When I was very young, I observed a lady breastfeeding a baby and asked my mother what she was doing. She explained to me that the mother produces milk to feed to the baby... As my dad always had a cup of coffee in the morning, I naturally assumed that this meant the father must somehow produce coffee for the baby.
To this day I still want coffee flavoured nipples.
We used to think that if you ran swinging your arms around, you would run faster.
As a child I like to drink dill pickle juice. My mother not knowing if this was good for me told me that if I drank to much of it would turn my blood into water. I would drink some and then look at my veins. Seeing they were still blue and would say to myself, "OK I can still drink some more, so I did."
I used to think that my bodily functions were controlled by a team of little men (never women for some reason) who bore a strong resemblence to Rumplestiltskin.

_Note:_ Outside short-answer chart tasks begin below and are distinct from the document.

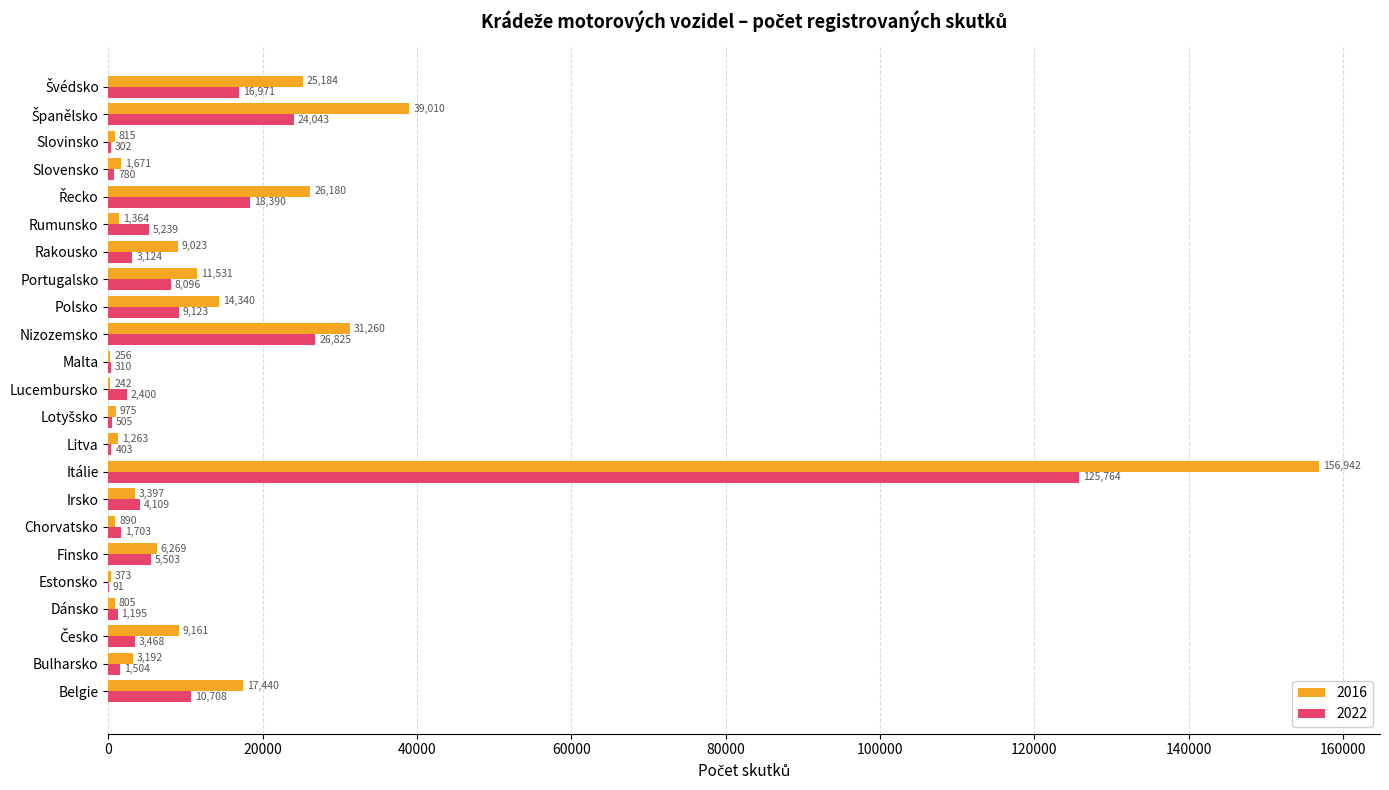

Is the value of 2016 at Rumunsko greater than the value of 2022 at Litva?

Yes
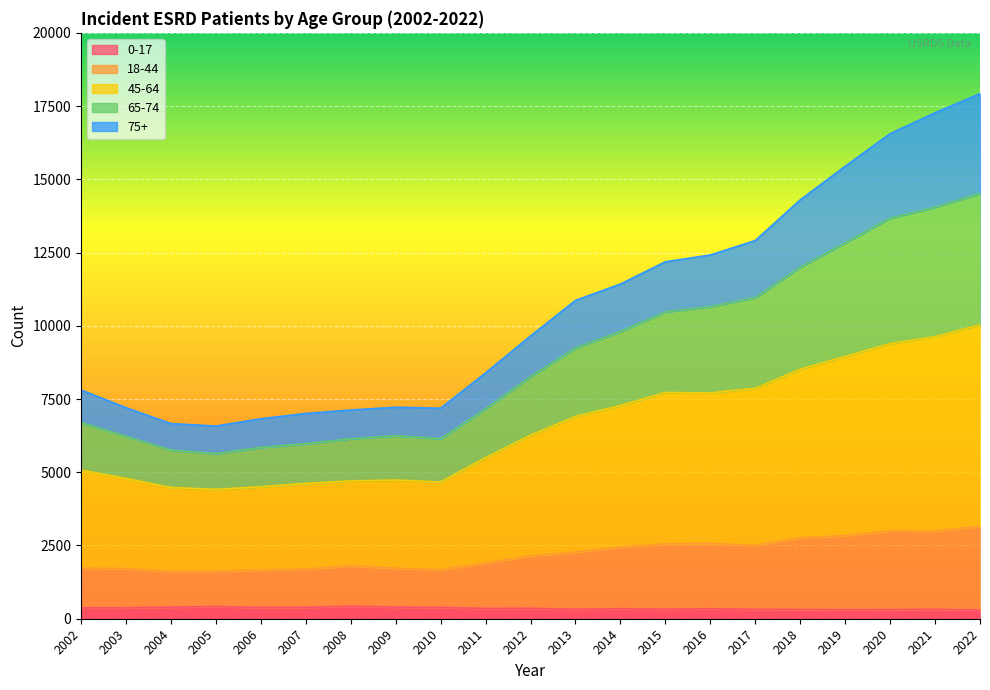

Is it true that 0-17 equals 370 at 2003?

True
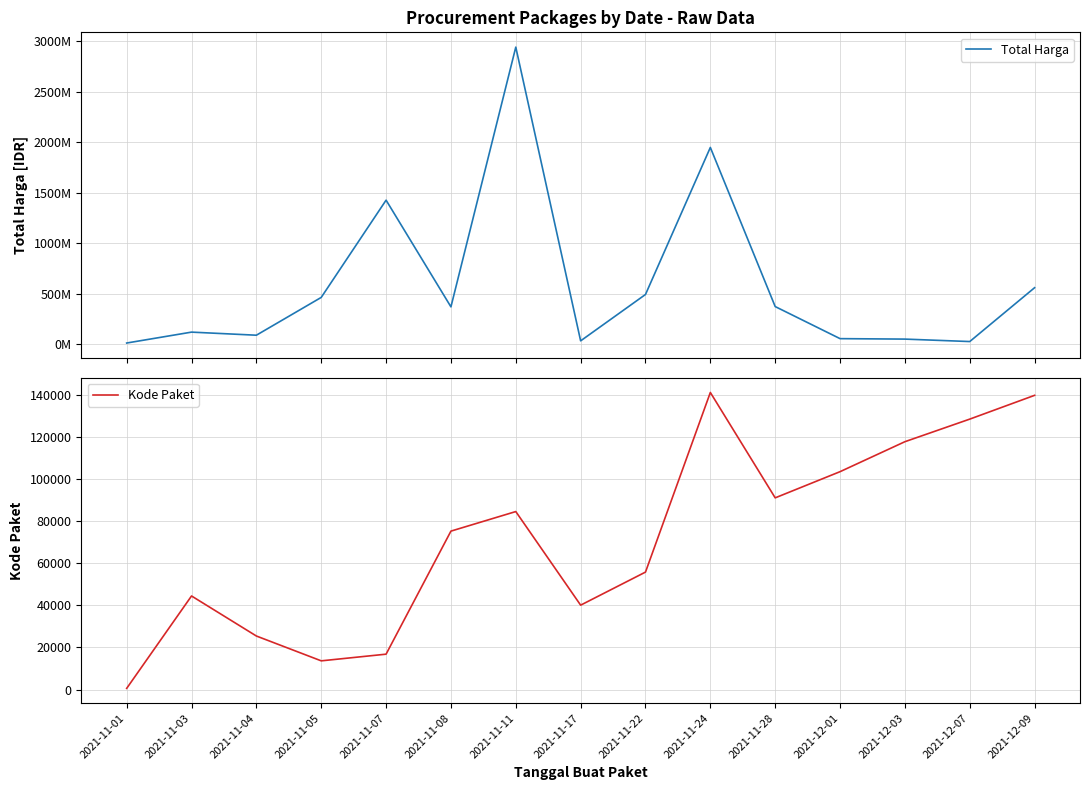

What is the sum of the Kode Paket values at 2021-12-01 and 2021-11-22?

159367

The main one wore a yellow hood and sat at a little steering wheel behind my forehead. Their houses were in my abdomen and their workplace was in my brain. I wondered quite a bit about them and what their little lives were like and what they thought of me.
I always thought "wet dreams" were like female menstruation.
In grade 6 we had a sex educator come in and she told stories of what boys would tell their parents after they had a wet dream. Would they tell them they accidentally wet the bed? Would they grab the sheets and throw them in the laundry?
I said "You could pretend you cut yourself and it accidentally bled all over".... I was so embarrassed, yet still didn't know what exactly a wet dream was!
When I was a kid, I asked my dad what color burps were and he said 'blurple'. I believed him until I was about 13 years old. I was shocked that my father messed with my head like that.